[Rows excerpted from a collection]
═══

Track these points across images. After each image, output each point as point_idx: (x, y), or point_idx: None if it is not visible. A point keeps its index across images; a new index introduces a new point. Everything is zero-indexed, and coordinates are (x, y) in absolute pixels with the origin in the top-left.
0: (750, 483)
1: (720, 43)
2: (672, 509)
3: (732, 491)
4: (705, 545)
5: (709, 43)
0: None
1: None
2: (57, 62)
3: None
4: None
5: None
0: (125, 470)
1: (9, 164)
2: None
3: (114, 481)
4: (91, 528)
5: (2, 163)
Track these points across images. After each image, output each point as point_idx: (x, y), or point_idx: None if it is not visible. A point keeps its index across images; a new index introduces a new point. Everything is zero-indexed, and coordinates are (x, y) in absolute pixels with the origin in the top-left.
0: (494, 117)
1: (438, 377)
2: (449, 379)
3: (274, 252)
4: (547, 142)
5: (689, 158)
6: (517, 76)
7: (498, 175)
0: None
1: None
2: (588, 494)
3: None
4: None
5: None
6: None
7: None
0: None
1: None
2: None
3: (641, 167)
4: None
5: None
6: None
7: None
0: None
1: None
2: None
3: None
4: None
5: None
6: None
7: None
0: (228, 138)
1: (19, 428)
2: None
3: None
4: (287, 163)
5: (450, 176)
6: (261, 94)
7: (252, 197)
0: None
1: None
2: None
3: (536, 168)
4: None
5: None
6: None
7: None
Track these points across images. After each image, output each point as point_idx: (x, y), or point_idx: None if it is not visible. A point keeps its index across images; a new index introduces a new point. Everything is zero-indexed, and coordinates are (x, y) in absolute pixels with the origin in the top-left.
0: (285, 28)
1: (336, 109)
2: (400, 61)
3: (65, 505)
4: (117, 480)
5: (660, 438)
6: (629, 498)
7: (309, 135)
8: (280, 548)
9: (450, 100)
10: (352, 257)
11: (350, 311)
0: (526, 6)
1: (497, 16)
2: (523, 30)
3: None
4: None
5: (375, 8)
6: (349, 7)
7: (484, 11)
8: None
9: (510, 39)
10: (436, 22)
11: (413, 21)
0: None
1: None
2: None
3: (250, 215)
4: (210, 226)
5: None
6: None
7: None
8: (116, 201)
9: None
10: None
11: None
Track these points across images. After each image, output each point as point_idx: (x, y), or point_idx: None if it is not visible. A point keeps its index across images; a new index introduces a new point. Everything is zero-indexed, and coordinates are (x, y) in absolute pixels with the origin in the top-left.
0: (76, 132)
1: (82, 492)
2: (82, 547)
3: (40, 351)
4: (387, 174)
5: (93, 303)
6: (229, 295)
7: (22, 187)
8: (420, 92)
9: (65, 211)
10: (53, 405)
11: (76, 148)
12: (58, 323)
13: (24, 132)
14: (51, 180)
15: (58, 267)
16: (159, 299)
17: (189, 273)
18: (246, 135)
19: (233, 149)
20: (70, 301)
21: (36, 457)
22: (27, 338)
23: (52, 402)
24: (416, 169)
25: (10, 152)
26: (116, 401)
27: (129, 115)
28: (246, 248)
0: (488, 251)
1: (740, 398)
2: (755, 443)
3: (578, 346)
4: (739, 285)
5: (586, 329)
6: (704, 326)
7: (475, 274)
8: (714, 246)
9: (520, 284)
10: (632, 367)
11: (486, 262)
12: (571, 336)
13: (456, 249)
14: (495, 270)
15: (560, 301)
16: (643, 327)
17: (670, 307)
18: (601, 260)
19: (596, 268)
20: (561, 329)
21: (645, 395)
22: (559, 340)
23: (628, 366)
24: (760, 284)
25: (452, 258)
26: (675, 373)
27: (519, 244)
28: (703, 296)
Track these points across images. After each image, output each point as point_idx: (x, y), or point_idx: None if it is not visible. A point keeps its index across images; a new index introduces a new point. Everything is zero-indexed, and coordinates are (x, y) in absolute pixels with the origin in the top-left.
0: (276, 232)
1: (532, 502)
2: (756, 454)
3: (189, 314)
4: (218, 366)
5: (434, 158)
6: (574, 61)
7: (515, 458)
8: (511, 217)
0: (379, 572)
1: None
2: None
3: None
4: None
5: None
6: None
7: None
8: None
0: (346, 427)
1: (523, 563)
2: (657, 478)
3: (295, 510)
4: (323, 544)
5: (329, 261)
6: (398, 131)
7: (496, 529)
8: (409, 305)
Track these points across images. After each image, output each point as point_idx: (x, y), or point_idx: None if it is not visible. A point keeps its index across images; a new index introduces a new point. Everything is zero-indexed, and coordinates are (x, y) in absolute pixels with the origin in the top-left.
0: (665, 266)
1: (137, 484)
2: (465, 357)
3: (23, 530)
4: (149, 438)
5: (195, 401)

═══

◆ **STATED EXERCISE**:
Output every line of the rows above as a JSON array of strings, one string per line, with blank lines omitted.

◆ **FINISHED ANSWER**:
[
  "Track these points across images. After each image, output each point as point_idx: (x, y), or point_idx: None if it is not visible. A point keeps its index across images; a new index introduces a new point. Everything is zero-indexed, and coordinates are (x, y) in absolute pixels with the origin in the top-left.",
  "0: (750, 483)",
  "1: (720, 43)",
  "2: (672, 509)",
  "3: (732, 491)",
  "4: (705, 545)",
  "5: (709, 43)",
  "0: None",
  "1: None",
  "2: (57, 62)",
  "3: None",
  "4: None",
  "5: None",
  "0: (125, 470)",
  "1: (9, 164)",
  "2: None",
  "3: (114, 481)",
  "4: (91, 528)",
  "5: (2, 163)",
  "Track these points across images. After each image, output each point as point_idx: (x, y), or point_idx: None if it is not visible. A point keeps its index across images; a new index introduces a new point. Everything is zero-indexed, and coordinates are (x, y) in absolute pixels with the origin in the top-left.",
  "0: (494, 117)",
  "1: (438, 377)",
  "2: (449, 379)",
  "3: (274, 252)",
  "4: (547, 142)",
  "5: (689, 158)",
  "6: (517, 76)",
  "7: (498, 175)",
  "0: None",
  "1: None",
  "2: (588, 494)",
  "3: None",
  "4: None",
  "5: None",
  "6: None",
  "7: None",
  "0: None",
  "1: None",
  "2: None",
  "3: (641, 167)",
  "4: None",
  "5: None",
  "6: None",
  "7: None",
  "0: None",
  "1: None",
  "2: None",
  "3: None",
  "4: None",
  "5: None",
  "6: None",
  "7: None",
  "0: (228, 138)",
  "1: (19, 428)",
  "2: None",
  "3: None",
  "4: (287, 163)",
  "5: (450, 176)",
  "6: (261, 94)",
  "7: (252, 197)",
  "0: None",
  "1: None",
  "2: None",
  "3: (536, 168)",
  "4: None",
  "5: None",
  "6: None",
  "7: None",
  "Track these points across images. After each image, output each point as point_idx: (x, y), or point_idx: None if it is not visible. A point keeps its index across images; a new index introduces a new point. Everything is zero-indexed, and coordinates are (x, y) in absolute pixels with the origin in the top-left.",
  "0: (285, 28)",
  "1: (336, 109)",
  "2: (400, 61)",
  "3: (65, 505)",
  "4: (117, 480)",
  "5: (660, 438)",
  "6: (629, 498)",
  "7: (309, 135)",
  "8: (280, 548)",
  "9: (450, 100)",
  "10: (352, 257)",
  "11: (350, 311)",
  "0: (526, 6)",
  "1: (497, 16)",
  "2: (523, 30)",
  "3: None",
  "4: None",
  "5: (375, 8)",
  "6: (349, 7)",
  "7: (484, 11)",
  "8: None",
  "9: (510, 39)",
  "10: (436, 22)",
  "11: (413, 21)",
  "0: None",
  "1: None",
  "2: None",
  "3: (250, 215)",
  "4: (210, 226)",
  "5: None",
  "6: None",
  "7: None",
  "8: (116, 201)",
  "9: None",
  "10: None",
  "11: None",
  "Track these points across images. After each image, output each point as point_idx: (x, y), or point_idx: None if it is not visible. A point keeps its index across images; a new index introduces a new point. Everything is zero-indexed, and coordinates are (x, y) in absolute pixels with the origin in the top-left.",
  "0: (76, 132)",
  "1: (82, 492)",
  "2: (82, 547)",
  "3: (40, 351)",
  "4: (387, 174)",
  "5: (93, 303)",
  "6: (229, 295)",
  "7: (22, 187)",
  "8: (420, 92)",
  "9: (65, 211)",
  "10: (53, 405)",
  "11: (76, 148)",
  "12: (58, 323)",
  "13: (24, 132)",
  "14: (51, 180)",
  "15: (58, 267)",
  "16: (159, 299)",
  "17: (189, 273)",
  "18: (246, 135)",
  "19: (233, 149)",
  "20: (70, 301)",
  "21: (36, 457)",
  "22: (27, 338)",
  "23: (52, 402)",
  "24: (416, 169)",
  "25: (10, 152)",
  "26: (116, 401)",
  "27: (129, 115)",
  "28: (246, 248)",
  "0: (488, 251)",
  "1: (740, 398)",
  "2: (755, 443)",
  "3: (578, 346)",
  "4: (739, 285)",
  "5: (586, 329)",
  "6: (704, 326)",
  "7: (475, 274)",
  "8: (714, 246)",
  "9: (520, 284)",
  "10: (632, 367)",
  "11: (486, 262)",
  "12: (571, 336)",
  "13: (456, 249)",
  "14: (495, 270)",
  "15: (560, 301)",
  "16: (643, 327)",
  "17: (670, 307)",
  "18: (601, 260)",
  "19: (596, 268)",
  "20: (561, 329)",
  "21: (645, 395)",
  "22: (559, 340)",
  "23: (628, 366)",
  "24: (760, 284)",
  "25: (452, 258)",
  "26: (675, 373)",
  "27: (519, 244)",
  "28: (703, 296)",
  "Track these points across images. After each image, output each point as point_idx: (x, y), or point_idx: None if it is not visible. A point keeps its index across images; a new index introduces a new point. Everything is zero-indexed, and coordinates are (x, y) in absolute pixels with the origin in the top-left.",
  "0: (276, 232)",
  "1: (532, 502)",
  "2: (756, 454)",
  "3: (189, 314)",
  "4: (218, 366)",
  "5: (434, 158)",
  "6: (574, 61)",
  "7: (515, 458)",
  "8: (511, 217)",
  "0: (379, 572)",
  "1: None",
  "2: None",
  "3: None",
  "4: None",
  "5: None",
  "6: None",
  "7: None",
  "8: None",
  "0: (346, 427)",
  "1: (523, 563)",
  "2: (657, 478)",
  "3: (295, 510)",
  "4: (323, 544)",
  "5: (329, 261)",
  "6: (398, 131)",
  "7: (496, 529)",
  "8: (409, 305)",
  "Track these points across images. After each image, output each point as point_idx: (x, y), or point_idx: None if it is not visible. A point keeps its index across images; a new index introduces a new point. Everything is zero-indexed, and coordinates are (x, y) in absolute pixels with the origin in the top-left.",
  "0: (665, 266)",
  "1: (137, 484)",
  "2: (465, 357)",
  "3: (23, 530)",
  "4: (149, 438)",
  "5: (195, 401)"
]